* [Problem]: Only the lines holding the word "shoulder" are wanted; copy each of them from the listing.

* [Records]:
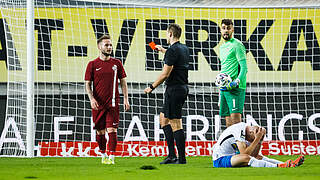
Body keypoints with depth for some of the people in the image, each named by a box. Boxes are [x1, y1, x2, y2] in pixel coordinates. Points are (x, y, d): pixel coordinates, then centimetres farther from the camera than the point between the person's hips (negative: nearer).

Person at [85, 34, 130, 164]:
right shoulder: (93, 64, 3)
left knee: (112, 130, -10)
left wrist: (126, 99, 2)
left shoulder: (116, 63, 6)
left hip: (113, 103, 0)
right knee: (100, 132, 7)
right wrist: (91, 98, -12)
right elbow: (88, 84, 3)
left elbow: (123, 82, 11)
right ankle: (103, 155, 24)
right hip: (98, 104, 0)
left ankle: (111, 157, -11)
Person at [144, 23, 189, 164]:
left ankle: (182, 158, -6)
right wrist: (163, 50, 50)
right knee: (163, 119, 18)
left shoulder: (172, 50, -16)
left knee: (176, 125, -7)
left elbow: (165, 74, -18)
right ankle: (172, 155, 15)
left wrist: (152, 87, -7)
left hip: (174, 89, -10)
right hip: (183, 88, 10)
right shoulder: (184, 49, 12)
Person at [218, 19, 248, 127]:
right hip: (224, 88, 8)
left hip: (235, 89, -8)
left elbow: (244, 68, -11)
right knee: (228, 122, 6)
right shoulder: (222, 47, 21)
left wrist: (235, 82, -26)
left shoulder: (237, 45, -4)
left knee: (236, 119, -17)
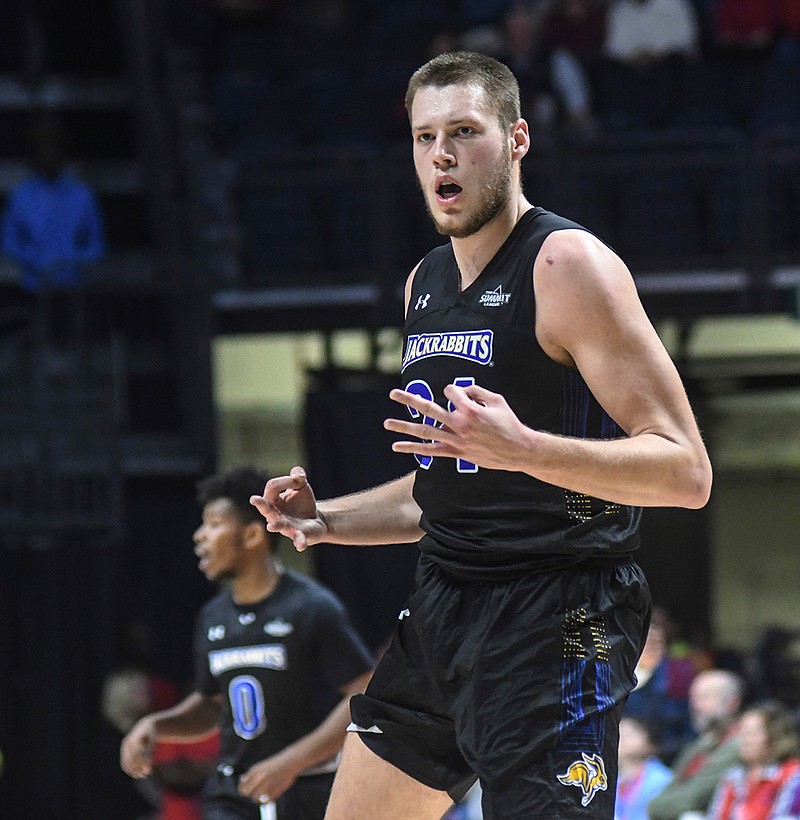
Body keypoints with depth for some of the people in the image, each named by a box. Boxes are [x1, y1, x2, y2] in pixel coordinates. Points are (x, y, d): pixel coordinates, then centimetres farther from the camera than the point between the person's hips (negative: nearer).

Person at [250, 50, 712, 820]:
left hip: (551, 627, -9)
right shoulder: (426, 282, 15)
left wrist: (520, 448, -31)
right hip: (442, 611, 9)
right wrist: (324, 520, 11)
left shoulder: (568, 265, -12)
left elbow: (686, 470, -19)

---

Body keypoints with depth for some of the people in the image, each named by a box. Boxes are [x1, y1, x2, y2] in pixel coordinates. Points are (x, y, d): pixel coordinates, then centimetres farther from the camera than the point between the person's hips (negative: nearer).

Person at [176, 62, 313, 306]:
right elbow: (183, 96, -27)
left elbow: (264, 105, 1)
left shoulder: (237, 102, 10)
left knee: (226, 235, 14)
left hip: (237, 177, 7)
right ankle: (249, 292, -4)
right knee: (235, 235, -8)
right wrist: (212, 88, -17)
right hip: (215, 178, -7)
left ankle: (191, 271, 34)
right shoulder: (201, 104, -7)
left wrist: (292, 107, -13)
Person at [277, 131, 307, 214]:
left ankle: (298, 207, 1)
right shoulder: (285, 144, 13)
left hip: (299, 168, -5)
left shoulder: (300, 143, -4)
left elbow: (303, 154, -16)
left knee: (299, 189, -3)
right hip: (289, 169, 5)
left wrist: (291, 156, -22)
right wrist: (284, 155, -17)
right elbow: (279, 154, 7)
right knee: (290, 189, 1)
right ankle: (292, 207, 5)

---

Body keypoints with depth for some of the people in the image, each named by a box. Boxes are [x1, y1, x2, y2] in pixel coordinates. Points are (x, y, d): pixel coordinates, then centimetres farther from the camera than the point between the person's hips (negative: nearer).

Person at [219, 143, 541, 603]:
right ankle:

* [Exercise output]:
right shoulder: (93, 64, 3)
left shoulder: (116, 63, 6)
left shoulder: (172, 50, -16)
right shoulder: (184, 49, 12)
right shoulder: (222, 47, 21)
left shoulder: (237, 45, -4)
right shoulder: (426, 282, 15)
left shoulder: (568, 265, -12)
left shoulder: (237, 102, 10)
right shoulder: (201, 104, -7)
right shoulder: (285, 144, 13)
left shoulder: (300, 143, -4)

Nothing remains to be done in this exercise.